[Exercício proposto A]:
Reescreva como tabela Markdown, com as colunas «Número» e «Conteúdo», as linhas do material fornecido que vão da linha com "Source Extractor 2.28.2" até a última linha desse material, omitindo as linhas em branco.

[Trecho do documento]:
________________________
Hoje em dia, meninas e meninos, desde bebês, estão imersos em um mundo de imagens e jogos virtuais por meio de diversos dispositivos eletrônicos, e há cada vez menos ações lúdicas com seus corpos. A tecnologia nunca poderá substituir as interações vivenciadas com o ambiente e com outras pessoas, pois contribuem para a construção de referências afetivas e cognitivas.
«O jogo simbólico é uma livre assimilação do real ao eu»
Piaget, 1961, pág. 282
Sensíveis e preocupadas com a “invasão” dos dispositivos digitais, desenhamos propostas que convidam o corpo a agir, pensar e brincar, a poder viver e a colocar-se no lugar de outras pessoas a partir do seu próprio imaginário, a compreender e assimilar o mundo adulto.
A brincadeira livre
«Uma brincadeira mais elaborada, mais rica e mais longa dá origem a seres humanos mais completos do que aqueles/as que se desenvolvem no meio de uma brincadeira empobrecida, mutável e enfadonha» Bruner, 2002, pág. 219
Organizamos instalações lúdicas com objetos do cotidiano que podem ser polissêmicos no imaginário infantil, numa abordagem baseada na ideia original de “instalações lúdicas” dos autores Ángeles Ruiz de Velasco e Javier Abad, que desenvolvem em seus livros “A brincadeira simbólica” (2011) e “O lugar do símbolo: a imaginação infantil nos espaços lúdicos” (2019). Temos em mente que, nas salas de Educação Infantil, não ensinamos apenas a partir da função docente, mas também que os recursos e a organização dos materiais, o ambiente, o ambiente físico e emocional…, são parte importante dos processos educacionais. Portanto, devem ser cuidados e considerados no cotidiano da escola. Oferecemos objetos para brincar livremente que facilitam a evocação dos ausentes, colaborando na aquisição da função simbólica, das relações sociais, da empatia e da afetividade e promovendo o pensamento criativo e abstrato. Organizamos os objetos cuidando da estética para ir além de manipular ou fazer construções, como pode ocorrer com propostas de bandejas sensoriais nas quais interagimos apenas com os objetos. O valor das “instalações lúdicas simbólicas” (Abad e Ruiz de Velasco, 2014) é o desenvolvimento social e comunicativo. Por isso, é necessário que ocorra a interação com outras pessoas com as quais se estabeleçam relações intersubjetivas.
Objetivos
«Só sendo criativo é que o indivíduo descobre seu eu»
Winnicott, 1975
• Desenvolver a função simbólica e a criatividade.
• Melhorar a linguagem corporal e oral.
• Adquirir maior autonomia pessoal e de pensamento.
• Estabelecer relações sociais satisfatórias e prazerosas.
O papel do/a professor/a durante a brincadeira
É fundamental criar um clima de segurança física e emocional que permita que meninos e meninas se expressem livremente, promovendo o crescimento criativo, psicológico e relacional. Para isso, nas sessões de brincadeiras, o/a professor/a mediará pequenos conflitos, aceitará os convites propostos para interagir em ações lúdicas, colaborará em situações que considere importantes (como incentivar alguém que assiste a uma brincadeira e não se atreve a entrar nela ou parece inseguro), manterá uma escuta respeitosa, mostrará uma atitude de espanto diante das ideias do que está acontecendo…, acompanhando ativamente com respeito.
________________________
[Material fornecido]:
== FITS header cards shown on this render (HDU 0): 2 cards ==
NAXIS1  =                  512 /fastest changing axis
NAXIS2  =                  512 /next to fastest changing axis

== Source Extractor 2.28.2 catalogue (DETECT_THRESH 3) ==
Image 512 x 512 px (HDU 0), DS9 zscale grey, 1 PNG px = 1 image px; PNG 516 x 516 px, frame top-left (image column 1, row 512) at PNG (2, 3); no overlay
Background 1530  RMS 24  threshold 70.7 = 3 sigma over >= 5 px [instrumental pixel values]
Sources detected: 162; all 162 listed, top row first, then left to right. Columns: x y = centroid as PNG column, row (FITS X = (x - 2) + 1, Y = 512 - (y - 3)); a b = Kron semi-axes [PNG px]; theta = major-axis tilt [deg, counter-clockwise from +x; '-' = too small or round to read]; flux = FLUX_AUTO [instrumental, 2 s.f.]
________________________
[Exercício proposto B]:
Prossiga o texto sobre a brincadeira simbólica na Educação Infantil a partir do ponto em que ele termina.

[Resposta A]:
| Número | Conteúdo |
|---|---|
| 1 | == Source Extractor 2.28.2 catalogue (DETECT_THRESH 3) == |
| 2 | Image 512 x 512 px (HDU 0), DS9 zscale grey, 1 PNG px = 1 image px; PNG 516 x 516 px, frame top-left (image column 1, row 512) at PNG (2, 3); no overlay |
| 3 | Background 1530  RMS 24  threshold 70.7 = 3 sigma over >= 5 px [instrumental pixel values] |
| 4 | Sources detected: 162; all 162 listed, top row first, then left to right. Columns: x y = centroid as PNG column, row (FITS X = (x - 2) + 1, Y = 512 - (y - 3)); a b = Kron semi-axes [PNG px]; theta = major-axis tilt [deg, counter-clockwise from +x; '-' = too small or round to read]; flux = FLUX_AUTO [instrumental, 2 s.f.] |

[Resposta B]:
Seria aconselhável que, durante o desenvolvimento destas propostas de brincadeira, participassem outros/as adultos/as – mesmo um familiar -, indicando a cada adulto/a em que consistirá a sua intervenção: documentar, resolver pequenos conflitos ou intervir na brincadeira.
A importância de documentar
«A brincadeira é o prazer de colocar em cena representações inconscientes»
Aucouturier, 2004, pág. 144
Durante os momentos de brincadeira, fotografamos, gravamos áudios e vídeos, fazemos anotações…, e obtemos dados muito valiosos tanto para as meninas e meninos quanto para os/as educadores/as que intervêm. Com toda a documentação, conhecemos melhor as suas relações interpessoais, preocupações, desejos, as histórias que sustentam a brincadeira…, e revelamos os segredos que por vezes escondem ou os pensamentos que constroem. Podemos observar que cada grupo de crianças possui uma cultura simbólica que internaliza e aumenta por meio da brincadeira. Gostam de imitar as brincadeiras dos outros e incorporá-las à sua memória lúdica.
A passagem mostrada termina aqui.